Where do such theories of good writing come from? I remember some of my own school teachers, more than 40 years ago, telling me similar tales:

Introduction - tell your readers what you are going to say. Body of essay - proceed to tell your readers what you had said in your introduction you were going to tell them. Conclusion - remind your readers of all that you had said you would say and did say.

For 40 years - and for all I know, perhaps for 400 years - this model of the expository essay has been circulating in the English-speaking world, and I haven't the faintest idea where it came from.

Sir Francis Bacon? His essays often do start with a clear thesis statement: 'Studies serve for delight, for ornament, and for ability', begins one. But they don't end by returning to the beginning: 'So every defect of mind may have a special receipt,' ends the same essay, a conclusion that is not foreshadowed by the beginning.

Bacon's 'thesis statements' are just points of departure, the first steps in the argument, not advance summaries of what is yet to unfold. He proceeds by examining that initial point - probing it, undressing it, turning it inside out - to reveal its unsuspected dimensions. As a result, by the time we get to the end, the conclusion is a total surprise. Bacon's essays are, in essence, contraptions for discovery.

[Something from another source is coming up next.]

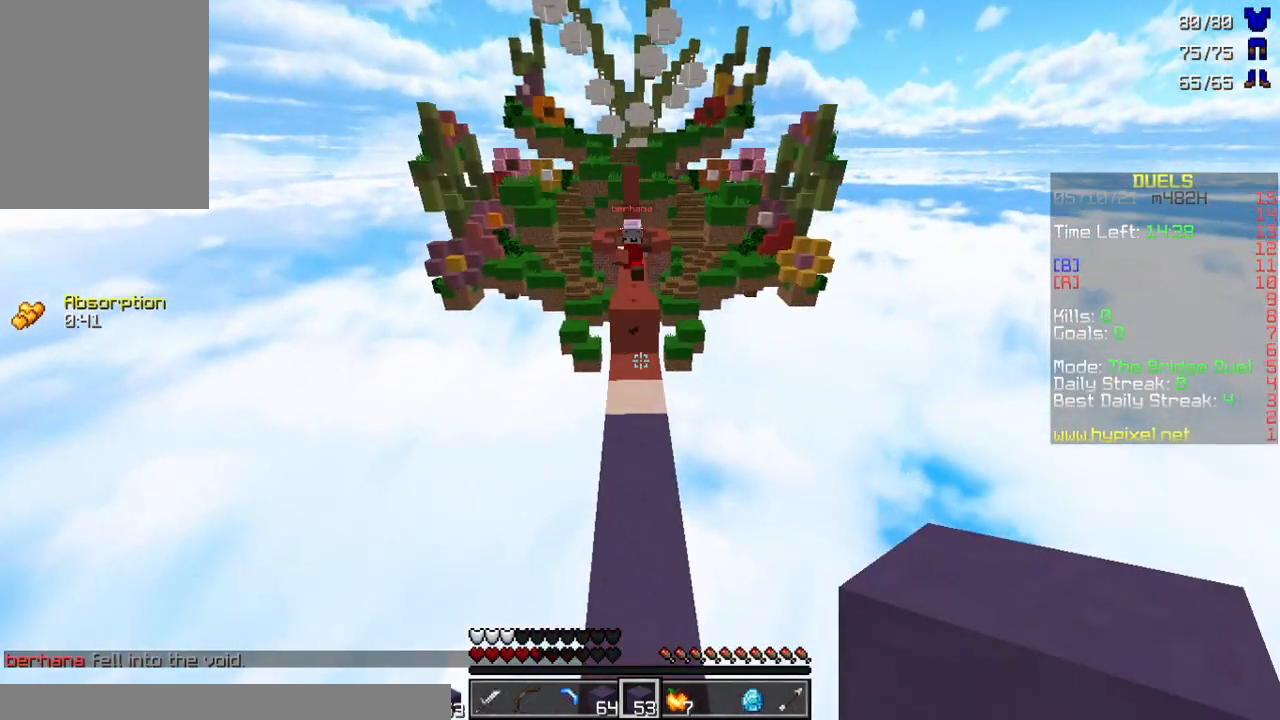
{"keys": ["a", "w"], "mouse": [], "events": [[233, "mouse_right", "down"], [267, "a", "down"], [300, "mouse_right", "up"], [400, "mouse_right", "down"], [433, "mouse_right", "up"]]}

But perhaps our thesis-proof-conclusion model derives from a more modern source. Bacon, after all, is 17th century. Perhaps a 20th century essayist like George Orwell is the origin of this model.

He isn't. One would be hard pressed to find a conventional 'thesis statement' in any of Orwell's pieces. Instead, he usually starts in medias res, in the middle of things, with an arresting incident, observation or fact.

'Soon after I arrived at Crossgates ... I began wetting my bed,' is how a delightful account of his boarding-school days begins.

'In Moulmein, in Lower Burma, I was hated by large numbers of people - the only time in my life that I have been important enough for this to happen to me,' is the first sentence of one of his most famous pieces, Shooting An Elephant, an account of his stint in the Imperial Police in Burma.

My favourite is the beginning of an essay on Marrakech: 'As the corpse went past the flies left the restaurant table in a cloud and rushed after it, but they came back a few minutes later.'

What would I not give - what would any writer not give - for that sort of beginning? Unfortunately, one cannot give anything in particular to get that sort of thing; one has to be sensitive, observant, receptive - in a word, talented - to be gifted with something like that.

Orwell's essays usually unfold naturally from such striking observations or incidences. His pieces do not have that thesis-proof-conclusion structure that many teachers seem to think is the only possible model of expository writing. They have an argument, but the argument is in the telling. They conclude, but the conclusion is not foreshadowed in the introduction.

There are occasions, of course, when the thesis-proof-conclusion model is appropriate. If one is writing a massive report on the Singapore economy, say, it would be useful to provide what nowadays is called an 'Executive Summary' at the beginning. If one is writing a study of how Workfare is working in Singapore, say, it would indeed be useful to provide a conclusion summarising one's findings. And if one is writing up a lab report on an experiment, well, the thesis-proof-conclusion model would be perfect.

But reports and studies and lab reports are not the only kinds of writing our children may find themselves doing when they grow up.

Some may become novelists. I can't be certain about this, but I don't think a novel that begins with a thesis statement, followed by proof and concluding with a QED, has ever been written.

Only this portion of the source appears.